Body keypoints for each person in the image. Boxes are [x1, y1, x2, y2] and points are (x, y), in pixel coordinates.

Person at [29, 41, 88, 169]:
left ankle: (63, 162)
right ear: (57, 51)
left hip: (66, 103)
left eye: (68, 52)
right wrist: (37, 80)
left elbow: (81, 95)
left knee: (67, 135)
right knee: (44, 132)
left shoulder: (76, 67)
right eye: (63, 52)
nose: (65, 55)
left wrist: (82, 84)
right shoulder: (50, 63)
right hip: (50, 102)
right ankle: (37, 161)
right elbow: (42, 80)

_Task brief_
Some of the data mentions "right". Copy every line where it does.

_Expected answer_
right ear: (57, 51)
right wrist: (37, 80)
right knee: (44, 132)
right eye: (63, 52)
right shoulder: (50, 63)
right hip: (50, 102)
right ankle: (37, 161)
right elbow: (42, 80)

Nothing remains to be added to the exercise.